TODO: be more specific

Software

Apache Superset

Analytics vizualizations rely on Apache Superset. geOrchestra provides you the means to deploy a customized Superset instance that will integrate well into geOrchestra.

See georchestra-superset on how to install and configure it.

Since analytics' components are loosely coupled, you are free to choose another dashboarding solution for your vizualizations. But you will have to configure your dashboard yourself.

Security proxy / Gateway / reverse proxy

For now, the analytics data is collected from the access logs provided by your entrypoint. It's better to collect them at the Security proxy / Gateway level since you will get the user profile. But you can also tap into your reverse proxy's access logs (nginx, apache httpd, traefik, etc).

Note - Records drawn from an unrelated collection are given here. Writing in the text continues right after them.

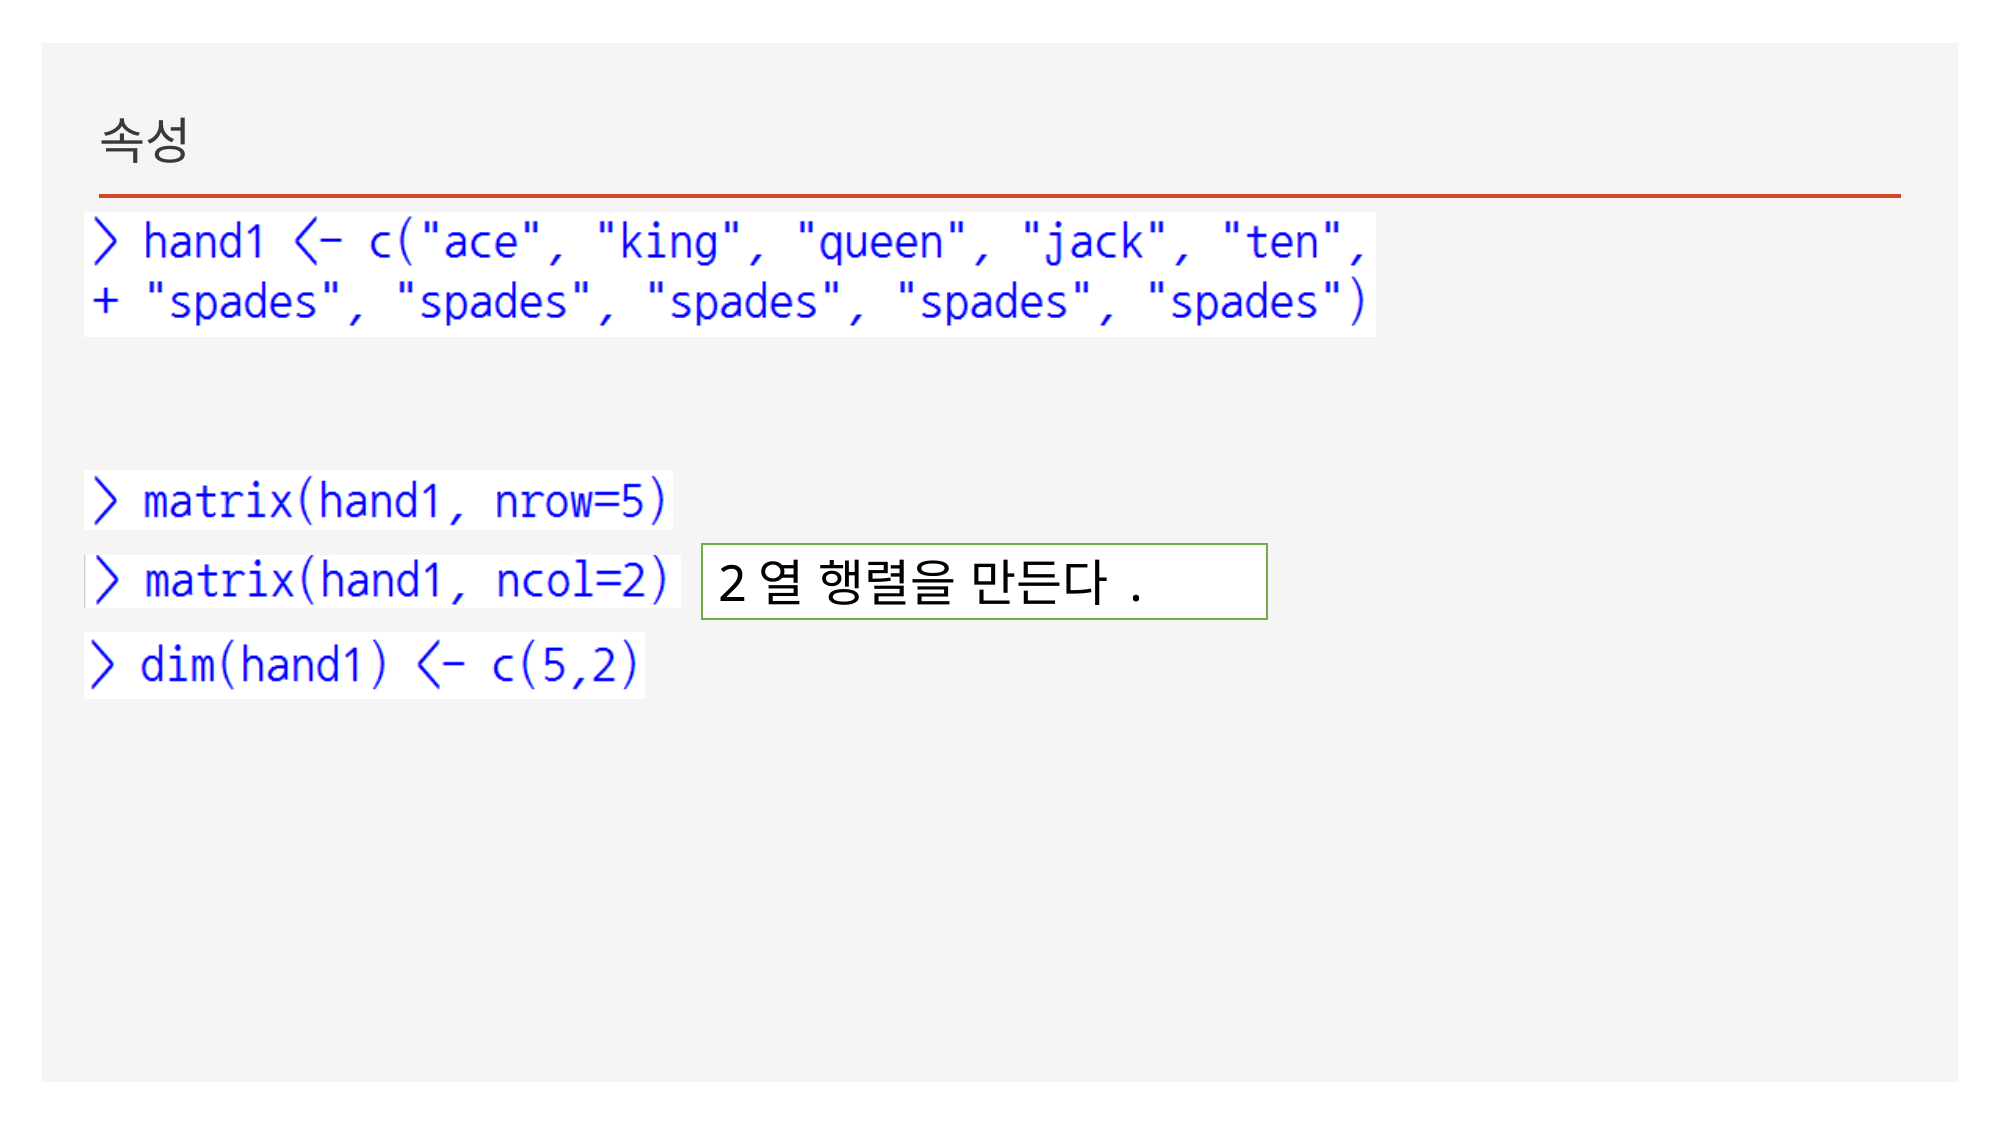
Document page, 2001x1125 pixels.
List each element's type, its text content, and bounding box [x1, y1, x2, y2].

picture [84, 632, 645, 699]
picture [84, 212, 1376, 337]
list 속성 [84, 72, 813, 178]
text_box 2열 행렬을 만든다. [701, 543, 1268, 620]
picture [84, 555, 681, 608]
picture [84, 470, 673, 531]
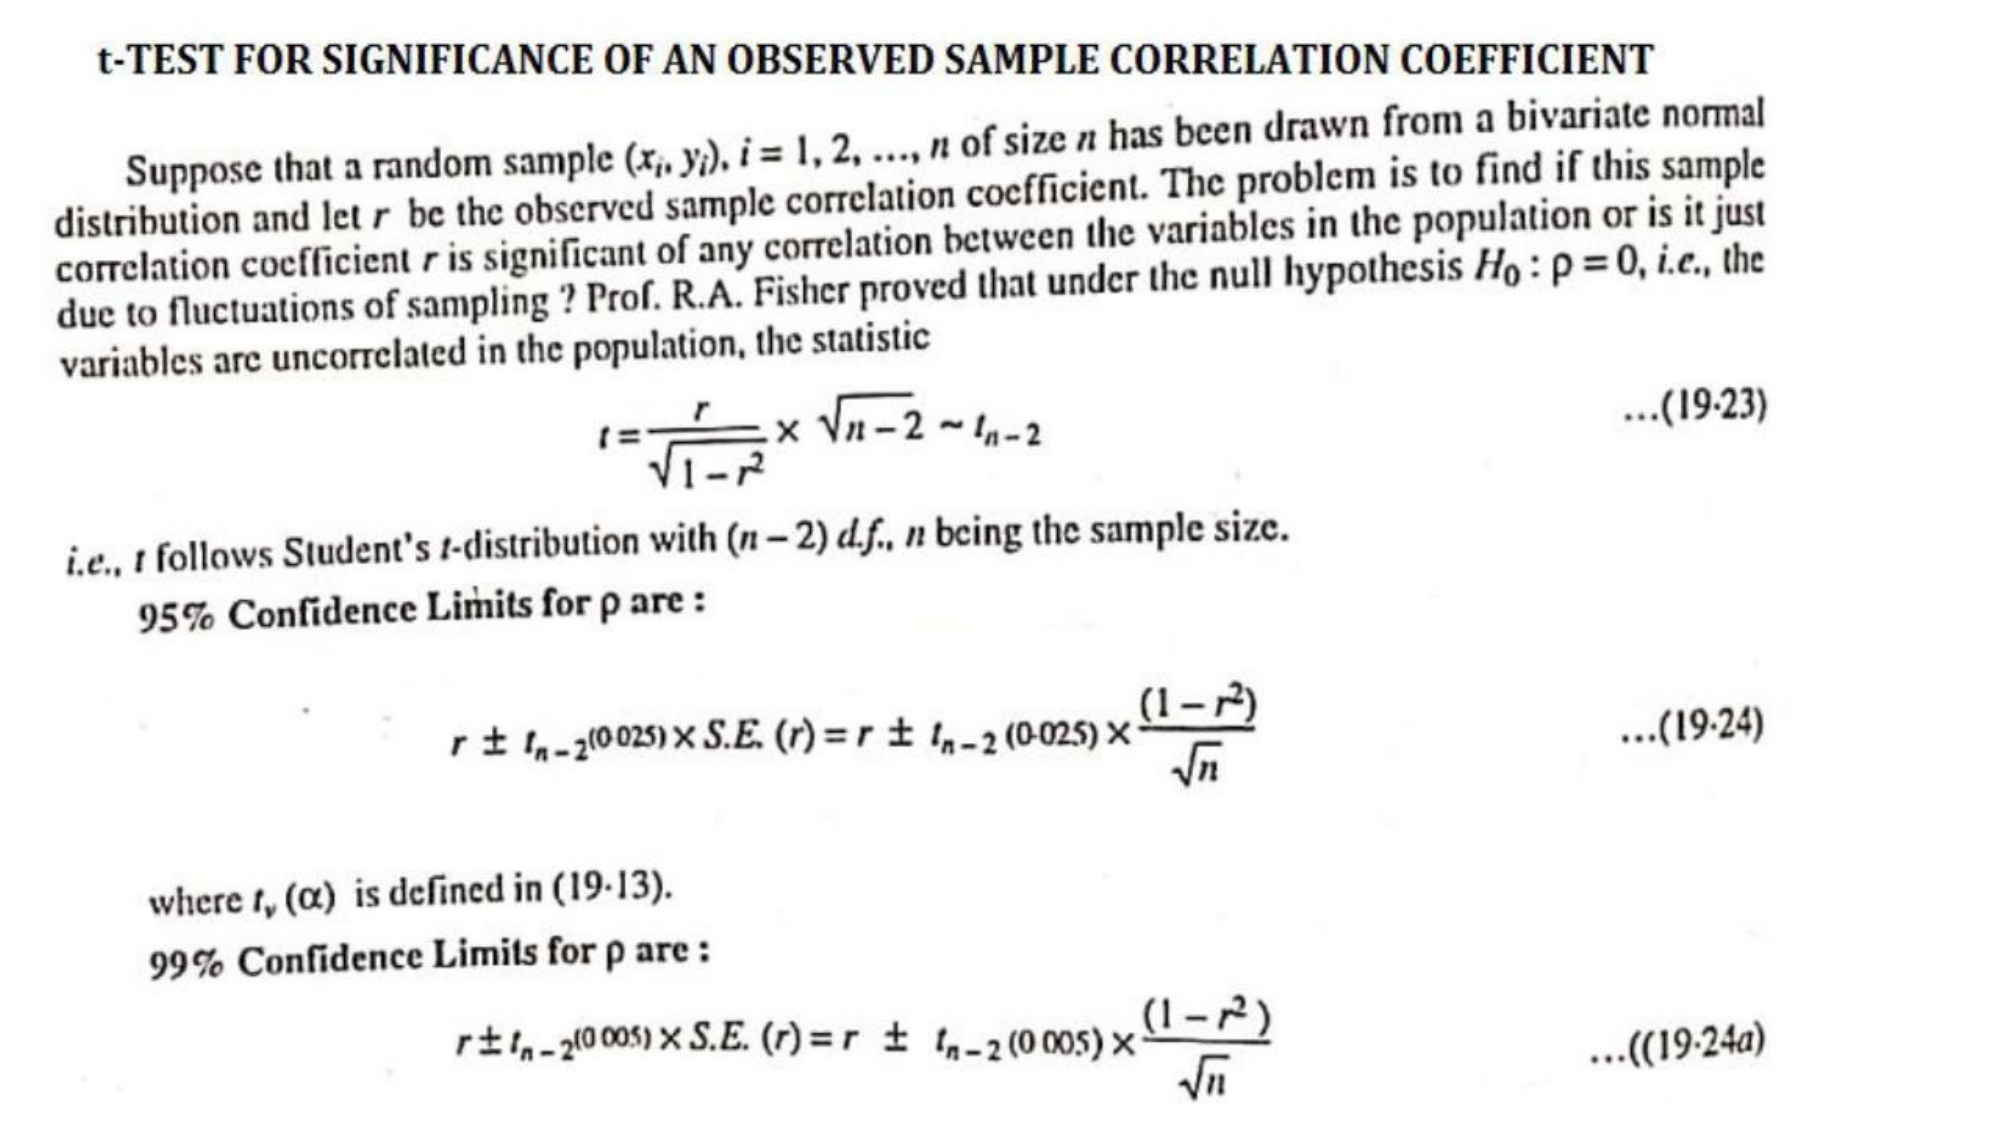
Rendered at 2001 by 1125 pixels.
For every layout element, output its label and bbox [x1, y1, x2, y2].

You can even do with a combination of them, but take care to avoid duplicates (can be handled at Vector level to some extent).

Gateway version

With Gateway >= 2.0.0

Starting at version 2.0.0, the Gateway is fully able to generate access logs with an advanced logging mechanism ( see Gateway#access-logging).

It is only missing response_time and response_size attributes for now.
The access log message is also a bit simple.

With Gateway < 2.0.0

Gateway versions 1.x will support OpenTelemetry but don't provide such access logs. It is still possible though to enable Netty access logs with the JVM argument
-Dreactor.netty.http.server.accessLogEnabled=true.
Combined with enabling Opentelemetry support as documented in Gateway configuration, you can get Opentelemetry logs with no MDCs but with a good-enough access log message. Which can be processed by the CLI if you enable in the config:

   opentelemetry:
     text_message_parser:
       enable: true

and set the proper regular expression.

You will not get the user-related information though.

Security Proxy

Access logs generation is not yet provided. There is a POC somewhere, so the support should be coming at some point.

Python

Part of the processing of the access logs is done using a python script. It will require a working python (virtual) environment. Of course, if running a containerized environment, it will take care of this for you.

TODO: add python minimal version